(Selected text)

The Kuldeep Singh Sengar court order is not just a judgement—it’s an indication of where the Republic stands.

Protests outside Delhi High Court over Conditional Bail to BJP Leader Kuldeep Singh Sengar IMAGO / ANI News
Summary
  • The suspension of Kuldeep Singh Sengar’s life sentence reflects how technical legal interpretations are used to dilute accountability for politically aligned individuals, ignoring the gravity of crimes involving rape, custodial death, witness intimidation, and documented state complicity.

  • Over the past decade, investigative agencies, courts, and laws like the UAPA have increasingly been deployed to shield ideological allies while targeting dissenters, ensuring impunity for some and prolonged incarceration without conviction for others.

  • These patterns reveal not isolated failures but a systemic decay, where institutions retain democratic form but function to preserve power, making justice conditional on political alignment rather than guilt or innocence.

The December 2025 suspension of Kuldeep Singh Sengar’s life sentence for rape and custodial death starkly illustrates the Bharatiya Janata Party (BJP) government’s use of the criminal justice system as a political instrument—shielding ideological allies irrespective of crime, while pursuing dissenters irrespective of guilt. Although public outrage prompted a Central Bureau of Investigation (CBI) appeal and the Supreme Court has now stayed the suspension and ordered legal aid for the survivor, these corrective steps do not alter the broader pattern established over the past 12 years.

(End Selected text)
(Material provided)

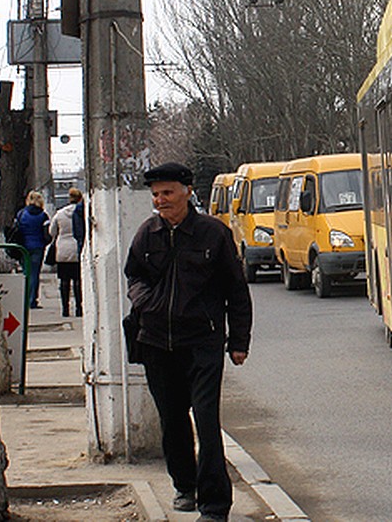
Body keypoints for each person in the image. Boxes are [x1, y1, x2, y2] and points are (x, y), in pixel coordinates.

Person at [124, 162, 252, 522]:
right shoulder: (147, 234)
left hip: (202, 342)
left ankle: (214, 506)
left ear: (187, 191)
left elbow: (235, 290)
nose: (160, 201)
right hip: (155, 343)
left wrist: (239, 340)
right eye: (155, 195)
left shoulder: (213, 234)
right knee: (172, 420)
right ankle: (184, 485)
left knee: (207, 423)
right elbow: (134, 276)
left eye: (167, 193)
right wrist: (146, 301)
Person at [49, 188, 85, 317]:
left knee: (64, 281)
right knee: (77, 281)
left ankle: (65, 308)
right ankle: (79, 308)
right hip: (77, 248)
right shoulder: (82, 212)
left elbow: (52, 232)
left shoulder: (60, 213)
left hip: (63, 249)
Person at [15, 191, 50, 309]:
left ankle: (25, 298)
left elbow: (17, 229)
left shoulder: (21, 214)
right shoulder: (43, 215)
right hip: (38, 247)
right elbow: (47, 233)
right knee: (34, 274)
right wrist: (44, 243)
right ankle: (32, 300)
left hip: (23, 247)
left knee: (26, 273)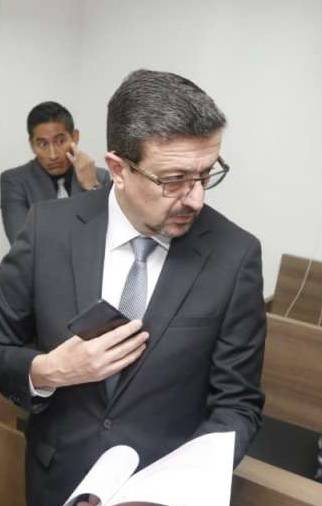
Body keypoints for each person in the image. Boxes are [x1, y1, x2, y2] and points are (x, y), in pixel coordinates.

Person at [0, 70, 266, 506]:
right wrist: (46, 372)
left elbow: (238, 405)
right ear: (118, 169)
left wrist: (177, 485)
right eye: (174, 179)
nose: (196, 198)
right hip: (57, 483)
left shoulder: (235, 255)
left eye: (206, 174)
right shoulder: (48, 229)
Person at [1, 101, 110, 243]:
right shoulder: (14, 182)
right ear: (32, 145)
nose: (53, 155)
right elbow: (22, 244)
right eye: (43, 144)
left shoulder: (99, 177)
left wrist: (92, 188)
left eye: (60, 141)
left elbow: (108, 235)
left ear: (75, 137)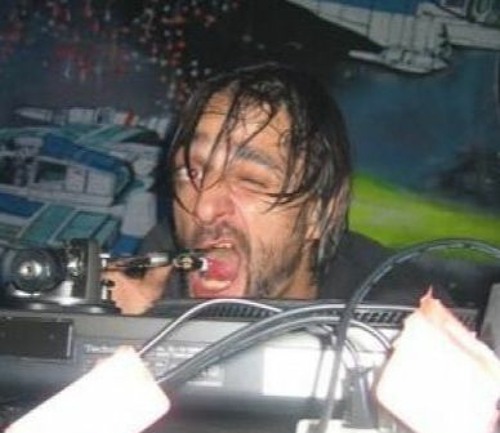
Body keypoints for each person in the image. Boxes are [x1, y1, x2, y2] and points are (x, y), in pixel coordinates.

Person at [104, 62, 443, 315]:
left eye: (250, 180)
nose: (203, 206)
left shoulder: (399, 320)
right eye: (191, 172)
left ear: (320, 214)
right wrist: (125, 334)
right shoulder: (151, 282)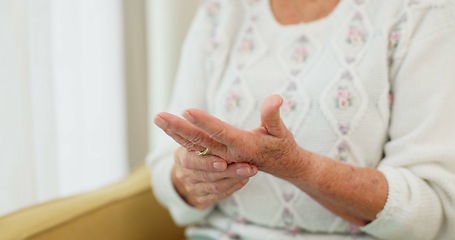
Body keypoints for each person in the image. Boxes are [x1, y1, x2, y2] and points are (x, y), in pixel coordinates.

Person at [149, 0, 455, 239]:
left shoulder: (421, 11)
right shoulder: (222, 10)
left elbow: (434, 210)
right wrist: (189, 179)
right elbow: (165, 170)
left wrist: (297, 166)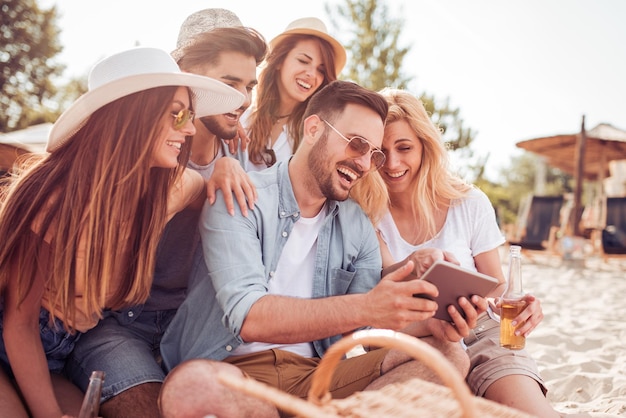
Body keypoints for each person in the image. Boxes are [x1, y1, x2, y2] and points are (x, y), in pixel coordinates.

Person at [159, 80, 481, 418]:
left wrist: (429, 326)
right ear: (313, 128)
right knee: (192, 384)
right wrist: (368, 307)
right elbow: (248, 316)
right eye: (356, 144)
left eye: (374, 154)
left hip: (317, 374)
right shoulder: (242, 195)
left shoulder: (356, 222)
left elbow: (368, 331)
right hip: (234, 369)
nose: (365, 164)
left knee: (449, 354)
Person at [0, 46, 244, 417]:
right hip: (16, 339)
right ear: (134, 115)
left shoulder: (168, 192)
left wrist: (225, 167)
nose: (191, 128)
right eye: (178, 115)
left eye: (191, 116)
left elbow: (202, 192)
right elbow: (18, 325)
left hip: (65, 349)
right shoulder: (53, 198)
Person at [64, 9, 270, 418]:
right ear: (184, 77)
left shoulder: (243, 157)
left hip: (192, 329)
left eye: (249, 86)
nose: (243, 100)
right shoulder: (140, 153)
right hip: (116, 323)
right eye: (229, 84)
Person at [351, 88, 585, 417]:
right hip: (416, 338)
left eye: (404, 148)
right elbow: (387, 279)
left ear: (424, 147)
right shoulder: (365, 214)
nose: (392, 163)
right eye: (381, 151)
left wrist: (521, 307)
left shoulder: (469, 203)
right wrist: (415, 262)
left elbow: (496, 287)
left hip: (479, 329)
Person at [244, 17, 346, 171]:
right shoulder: (243, 117)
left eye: (321, 70)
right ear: (279, 60)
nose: (312, 74)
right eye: (303, 61)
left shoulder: (317, 133)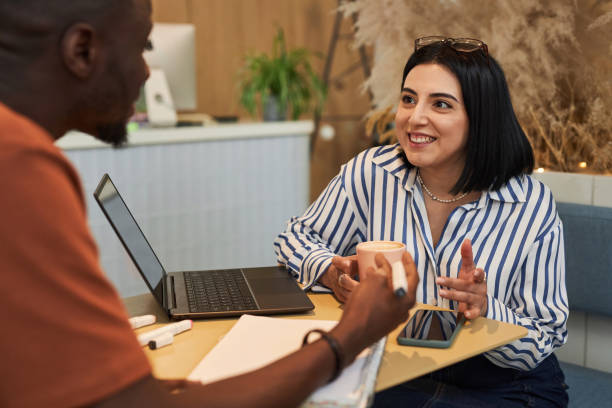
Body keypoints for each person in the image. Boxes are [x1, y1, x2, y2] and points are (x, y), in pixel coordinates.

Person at [0, 1, 421, 407]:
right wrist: (350, 335)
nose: (148, 73)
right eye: (143, 47)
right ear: (82, 51)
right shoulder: (19, 166)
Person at [275, 36, 569, 407]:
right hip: (400, 367)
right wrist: (332, 274)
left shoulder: (529, 203)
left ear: (481, 118)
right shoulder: (372, 172)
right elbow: (294, 237)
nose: (414, 118)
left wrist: (485, 308)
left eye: (441, 104)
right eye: (408, 99)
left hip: (506, 384)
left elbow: (544, 338)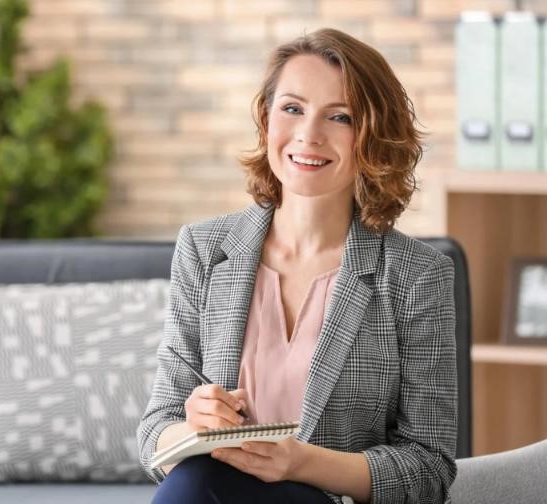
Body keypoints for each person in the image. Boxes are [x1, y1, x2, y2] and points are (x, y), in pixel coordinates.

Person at [137, 28, 457, 504]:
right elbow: (154, 434)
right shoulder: (204, 250)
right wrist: (192, 427)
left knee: (195, 486)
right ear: (267, 119)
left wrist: (300, 462)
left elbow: (429, 468)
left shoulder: (416, 275)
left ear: (373, 136)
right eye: (292, 109)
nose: (309, 134)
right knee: (195, 479)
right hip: (207, 490)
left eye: (340, 116)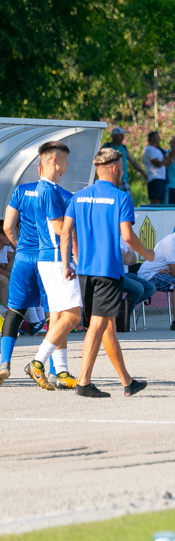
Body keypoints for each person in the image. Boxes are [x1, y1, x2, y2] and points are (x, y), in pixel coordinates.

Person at [61, 148, 155, 398]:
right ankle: (83, 382)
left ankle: (127, 381)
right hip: (108, 271)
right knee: (98, 325)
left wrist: (69, 262)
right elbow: (127, 235)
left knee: (108, 326)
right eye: (122, 166)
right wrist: (146, 253)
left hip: (85, 272)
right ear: (114, 168)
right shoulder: (121, 198)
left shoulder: (78, 197)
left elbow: (66, 231)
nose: (123, 170)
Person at [28, 141, 79, 391]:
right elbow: (59, 228)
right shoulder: (47, 190)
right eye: (65, 160)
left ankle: (61, 372)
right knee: (74, 314)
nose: (67, 165)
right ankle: (38, 362)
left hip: (50, 258)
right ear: (54, 161)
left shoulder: (52, 189)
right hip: (57, 258)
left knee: (59, 316)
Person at [0, 176, 53, 387]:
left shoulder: (21, 191)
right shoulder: (57, 192)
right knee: (54, 314)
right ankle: (57, 369)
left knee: (14, 311)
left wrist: (19, 246)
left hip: (23, 257)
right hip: (46, 257)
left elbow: (8, 227)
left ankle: (4, 363)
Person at [102, 127, 146, 196]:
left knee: (127, 199)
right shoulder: (107, 146)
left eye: (123, 135)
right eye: (120, 135)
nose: (122, 137)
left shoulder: (124, 148)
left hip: (123, 179)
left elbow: (133, 161)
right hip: (110, 180)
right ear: (114, 136)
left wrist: (142, 172)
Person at [142, 131, 175, 205]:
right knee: (155, 200)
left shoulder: (157, 150)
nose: (159, 138)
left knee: (160, 200)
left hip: (160, 179)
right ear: (152, 138)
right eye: (157, 136)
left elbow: (165, 164)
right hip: (154, 178)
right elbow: (158, 164)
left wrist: (171, 157)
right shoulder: (150, 149)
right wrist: (167, 157)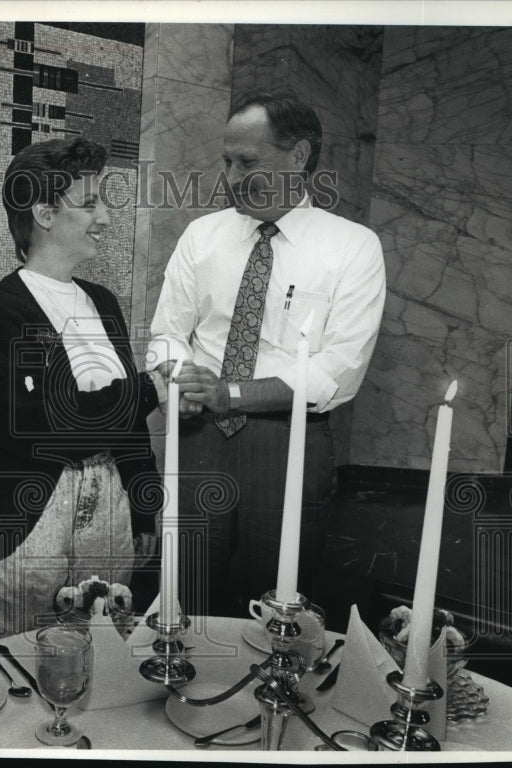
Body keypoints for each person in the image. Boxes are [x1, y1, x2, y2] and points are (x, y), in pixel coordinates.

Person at [148, 90, 386, 618]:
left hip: (288, 444)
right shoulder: (201, 236)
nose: (231, 177)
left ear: (298, 157)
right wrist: (177, 379)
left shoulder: (352, 247)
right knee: (184, 595)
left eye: (248, 162)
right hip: (198, 441)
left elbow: (337, 370)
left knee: (274, 605)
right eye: (226, 161)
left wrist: (230, 394)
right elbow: (166, 332)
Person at [0, 137, 161, 641]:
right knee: (21, 669)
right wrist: (152, 387)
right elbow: (53, 426)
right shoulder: (6, 310)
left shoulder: (103, 302)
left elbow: (125, 422)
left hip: (109, 517)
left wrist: (143, 503)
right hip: (26, 528)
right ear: (44, 213)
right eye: (89, 202)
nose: (106, 218)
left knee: (105, 659)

(End Material provided)

_Problem to solve_:
Decide whether each of the statements below agrees with the text on the Sengar court order, answering yes or no and quoting the words of the text that settle each one.
1. Sengar's life sentence was suspended in December 2025.
2. The Supreme Court upheld the suspension of Sengar's life sentence.
3. Public outrage led to an appeal by the Central Bureau of Investigation.

_Written answer_:
1. Yes: "The December 2025 suspension of Kuldeep Singh Sengar’s life sentence"
2. No: "the Supreme Court has now stayed the suspension and ordered legal aid for the survivor"
3. Yes: "public outrage prompted a Central Bureau of Investigation (CBI) appeal"